WHAT IS EXPECTED:
When you retype the entries, keep each one exact and leave out the pictures.

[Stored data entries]
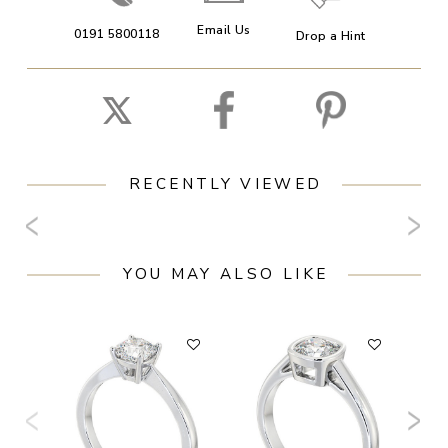
Email Us
0191 5800118
Drop a Hint
RECENTLY VIEWED
YOU MAY ALSO LIKE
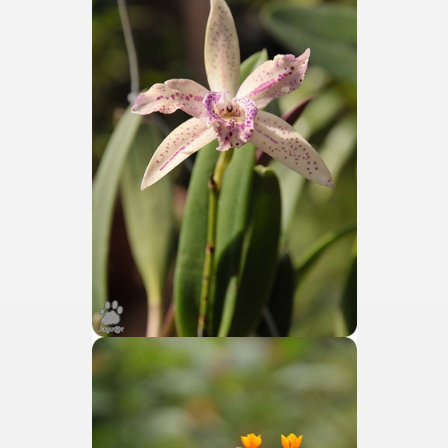
discover and experience this multiple territory.
eneral Roca.
ural, cultural and historical tourism in General Roca.
ute of Apple.
Siete Lagos.
na.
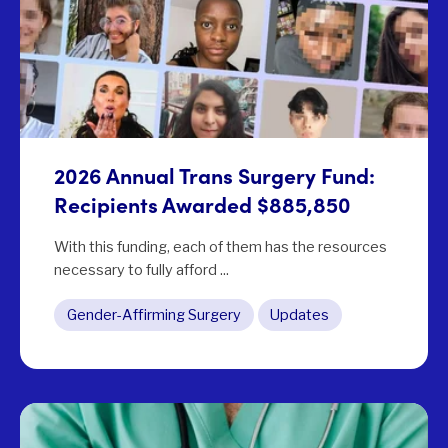
2026 Annual Trans Surgery Fund:
Recipients Awarded $885,850
With this funding, each of them has the resources
necessary to fully afford ...
Gender-Affirming Surgery
Updates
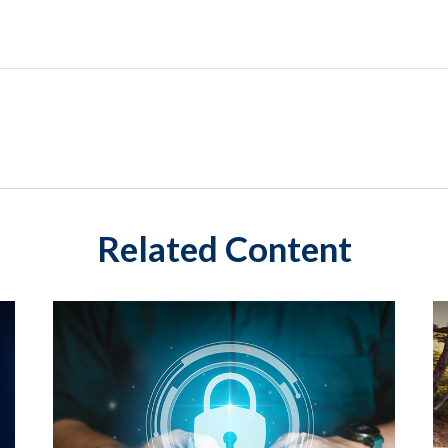
Related Content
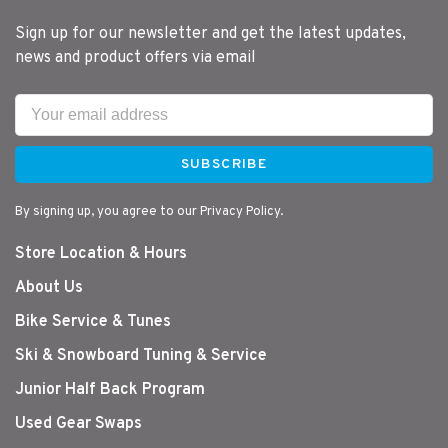
Sign up for our newsletter and get the latest updates,
news and product offers via email
SUBSCRIBE
By signing up, you agree to our Privacy Policy.
Store Location & Hours
About Us
Bike Service & Tunes
Ski & Snowboard Tuning & Service
Junior Half Back Program
Used Gear Swaps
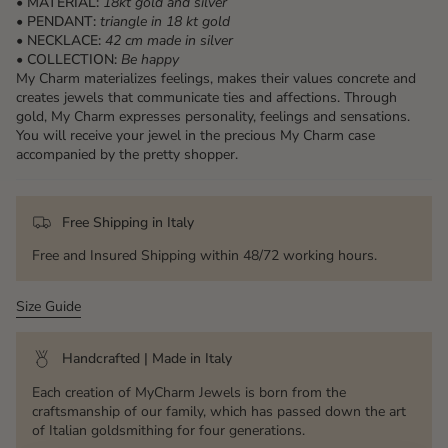
• MATERIAL:
18kt gold and silver
• PENDANT:
triangle
in 18 kt gold
• NECKLACE:
42 cm made in silver
• COLLECTION:
Be happy
My Charm materializes feelings, makes their values ​​concrete and
creates jewels that communicate ties and affections. Through
gold, My Charm expresses personality, feelings and sensations.
You will receive your jewel in the precious My Charm case
accompanied by the pretty shopper.
Free Shipping in Italy
Free and Insured Shipping within 48/72 working hours.
Size Guide
Handcrafted | Made in Italy
Each creation of MyCharm Jewels is born from the
craftsmanship of our family, which has passed down the art
of Italian goldsmithing for four generations.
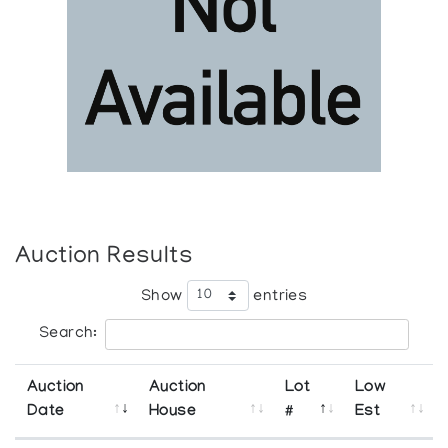
Auction Results
Show
entries
Search:
Auction
Auction
Lot
Low
Date
House
#
Est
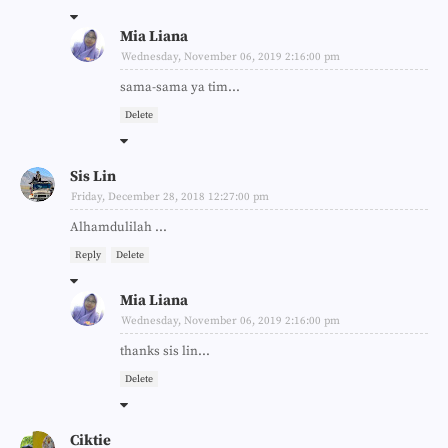
Mia Liana
Wednesday, November 06, 2019 2:16:00 pm
sama-sama ya tim...
Delete
Sis Lin
Friday, December 28, 2018 12:27:00 pm
Alhamdulilah ...
Reply
Delete
Mia Liana
Wednesday, November 06, 2019 2:16:00 pm
thanks sis lin...
Delete
Ciktie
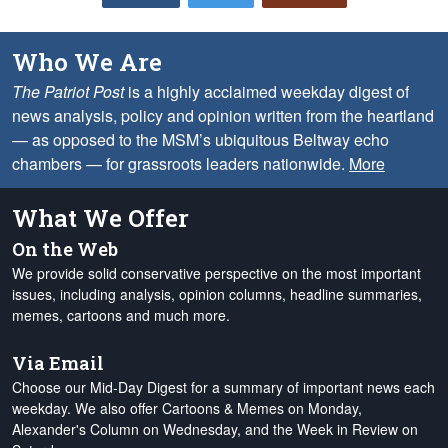
Who We Are
The Patriot Post
is a highly acclaimed weekday digest of
news analysis, policy and opinion written from the heartland
— as opposed to the MSM’s ubiquitous Beltway echo
chambers — for grassroots leaders nationwide.
More
What We Offer
On the Web
We provide solid conservative perspective on the most important
issues, including analysis, opinion columns, headline summaries,
memes, cartoons and much more.
Via Email
Choose our Mid-Day Digest for a summary of important news each
weekday. We also offer Cartoons & Memes on Monday,
Alexander's Column on Wednesday, and the Week in Review on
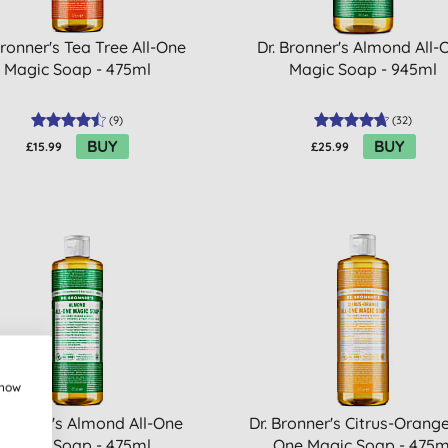
Bronner's Tea Tree All-One
Dr. Bronner's Almond All-
Magic Soap - 475ml
Magic Soap - 945ml
(
9
)
(
32
)
BUY
BUY
£15.99
£25.99
show
 Bronner's Almond All-One
Dr. Bronner's Citrus-Orange
Magic Soap - 475ml
One Magic Soap - 475m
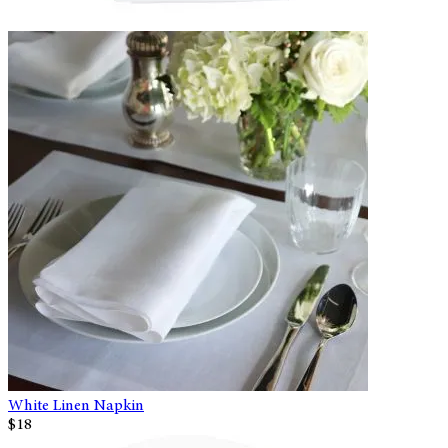
White Linen Napkin
$18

RESULT OF THE EXERCISE:
Email Us
0191 5800118
Drop a Hint
RECENTLY VIEWED
YOU MAY ALSO LIKE
discover and experience this multiple territory.
eneral Roca.
ural, cultural and historical tourism in General Roca.
ute of Apple.
Siete Lagos.
na.
2026 Annual Trans Surgery Fund:
Recipients Awarded $885,850
With this funding, each of them has the resources
necessary to fully afford ...
Gender-Affirming Surgery
Updates
Related Content
Sign up for our newsletter and get the latest updates,
news and product offers via email
SUBSCRIBE
By signing up, you agree to our Privacy Policy.
Store Location & Hours
About Us
Bike Service & Tunes
Ski & Snowboard Tuning & Service
Junior Half Back Program
Used Gear Swaps
• MATERIAL:
18kt gold and silver
• PENDANT:
triangle
in 18 kt gold
• NECKLACE:
42 cm made in silver
• COLLECTION:
Be happy
My Charm materializes feelings, makes their values ​​concrete and
creates jewels that communicate ties and affections. Through
gold, My Charm expresses personality, feelings and sensations.
You will receive your jewel in the precious My Charm case
accompanied by the pretty shopper.
Free Shipping in Italy
Free and Insured Shipping within 48/72 working hours.
Size Guide
Handcrafted | Made in Italy
Each creation of MyCharm Jewels is born from the
craftsmanship of our family, which has passed down the art
of Italian goldsmithing for four generations.
Auction Results
Show
entries
Search:
Auction
Auction
Lot
Low
Date
House
#
Est
Mia Liana
Wednesday, November 06, 2019 2:16:00 pm
sama-sama ya tim...
Delete
Sis Lin
Friday, December 28, 2018 12:27:00 pm
Alhamdulilah ...
Reply
Delete
Mia Liana
Wednesday, November 06, 2019 2:16:00 pm
thanks sis lin...
Delete
Ciktie
Who We Are
The Patriot Post
is a highly acclaimed weekday digest of
news analysis, policy and opinion written from the heartland
— as opposed to the MSM’s ubiquitous Beltway echo
chambers — for grassroots leaders nationwide.
More
What We Offer
On the Web
We provide solid conservative perspective on the most important
issues, including analysis, opinion columns, headline summaries,
memes, cartoons and much more.
Via Email
Choose our Mid-Day Digest for a summary of important news each
weekday. We also offer Cartoons & Memes on Monday,
Alexander's Column on Wednesday, and the Week in Review on
Bronner's Tea Tree All-One
Dr. Bronner's Almond All-
Magic Soap - 475ml
Magic Soap - 945ml
(
9
)
(
32
)
BUY
BUY
£15.99
£25.99
show
 Bronner's Almond All-One
Dr. Bronner's Citrus-Orange
Magic Soap - 475ml
One Magic Soap - 475m
White Linen Napkin
$18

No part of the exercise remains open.